Несмотря на боль, я выпрямляюсь и смотрю в лицо своему нападающему. Выражение лица Виктора никогда не было приветливым, но сейчас, когда он смотрит на меня, у меня возникает желание убежать, пока он не раздавил меня своими пальцами.
— Я сказал тебе, что ударю тебя. На самом деле, я в настроении пристрелить тебя, но сначала мне нужно, чтобы ты ответил на мои вопросы.
— Если ты застрелишь меня, у нас будет меньше охраны для Кирилла. Мы оба знаем, что нам нужна любая помощь, которую мы можем получить в этих чрезвычайных обстоятельствах, так почему бы нам не заключить перемирие?
— К чёрту это. Как ты мог допустить, чтобы это произошло? Кстати, потрудись объяснить, почему его подстрелили прямо у тебя на глазах?
Я поджимаю губы. Если Виктор узнает правду, удар будет наименьшей из моих проблем. Он убьёт меня, не задумываясь дважды.
И я не могу просто умереть, не убедившись, что Кирилл дома в целости и сохранности.
Конечно, он может убить меня, как только очнётся. Но пока он жив, я готова встретить его гнев и все остальное.
Я вытираю уголок губы тыльной стороной ладони.
— Сейчас это не важно.
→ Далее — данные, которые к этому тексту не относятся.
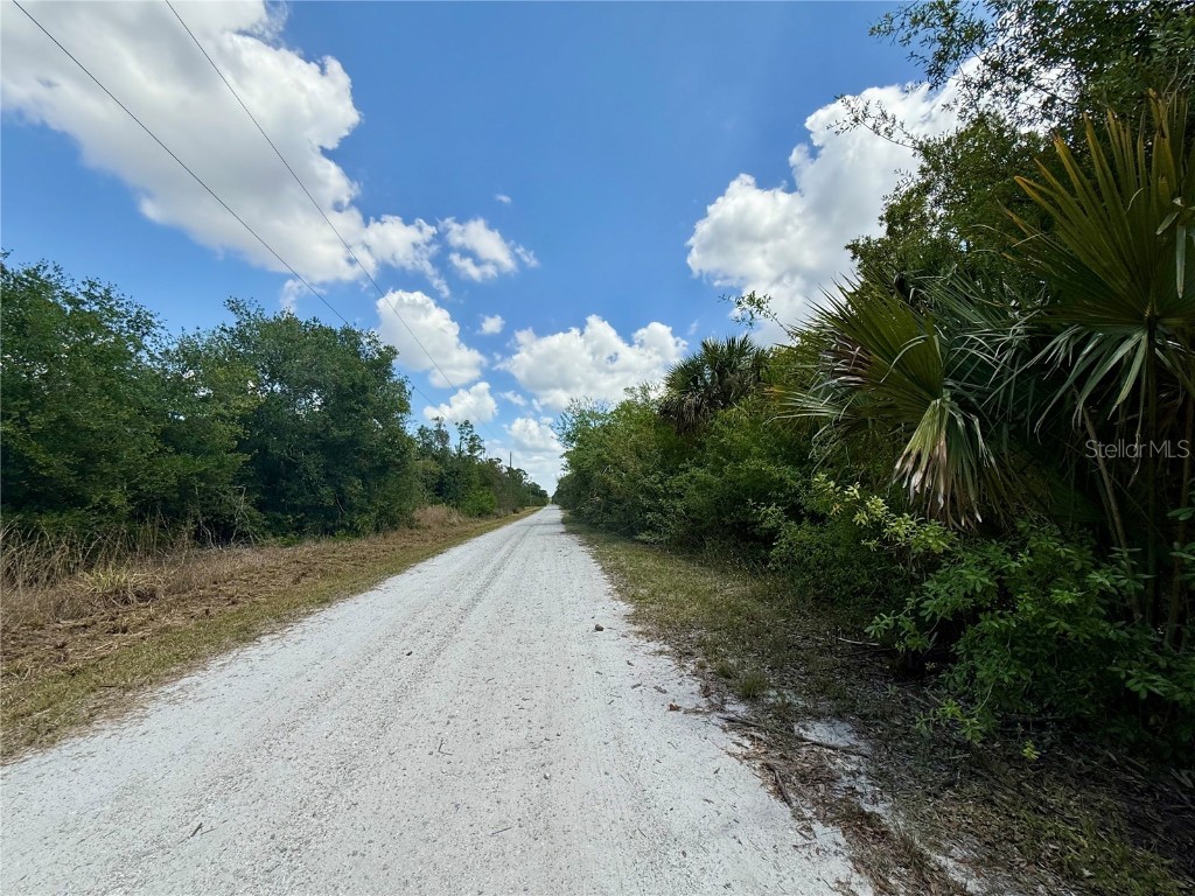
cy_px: 448
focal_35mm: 14
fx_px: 483
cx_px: 598
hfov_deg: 102.1
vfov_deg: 85.7
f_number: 2.2
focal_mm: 2.22
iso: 50
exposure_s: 1/2320
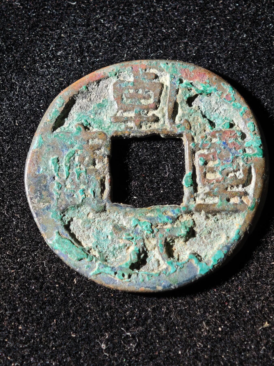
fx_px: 1277
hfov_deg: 12.2
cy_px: 183
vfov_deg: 16.3
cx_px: 137
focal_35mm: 121
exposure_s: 1/100
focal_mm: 9
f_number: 2
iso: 250
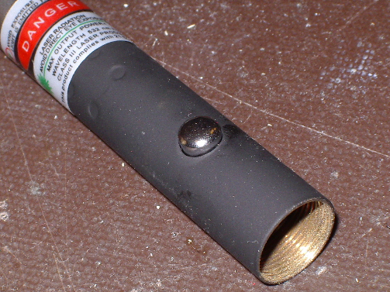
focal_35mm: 145
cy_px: 123
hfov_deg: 13.6
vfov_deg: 10.2
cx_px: 154
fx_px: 1633
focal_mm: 17.4
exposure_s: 1/125
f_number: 9
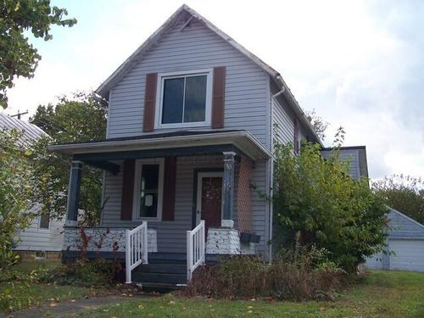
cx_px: 212
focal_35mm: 37
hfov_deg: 50.1
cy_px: 159
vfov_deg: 38.7
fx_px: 453
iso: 64
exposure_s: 1/400
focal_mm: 6.75
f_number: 2.8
Если мы не вытащим его отсюда в ближайшее время, он окажется в смертельной опасности.
— Разве ты не слышал, что сказал доктор? Мы не можем забрать его из отделения интенсивной терапии, пока он не очнётся.
Я знаю это, и понимаю. Но на данный момент угроза нападения со стороны моего дяди неминуема. Я не могу навредить единственному отцу, который у меня остался, или косвенно причинить вред Майку и даже бабушке.
Она могла бы отречься от меня, но они трое – это все, что у меня осталось.
Но в то же время я не могу позволить кому-либо причинить вред Кириллу, об этом не может быть и речи.
— Что там случилось, Липовский? — настаивает Виктор.
— Он скажет тебе, когда проснётся.
— Полная херня, — он хватает меня за плечо и трясёт так, будто пытается вытрясти из меня правду. — Что с тобой происходит, маленький засранец? Ты всегда бродишь вокруг него и держишься рядом, несмотря на свои никудышные способности. Может быть, ты ему чем-то угрожаешь? Зачем ему ставить на тебя трекеры и следовать за тобой в одиночку в чёртову глушь?
Он… поставил на меня трекеры? Во множественном числе?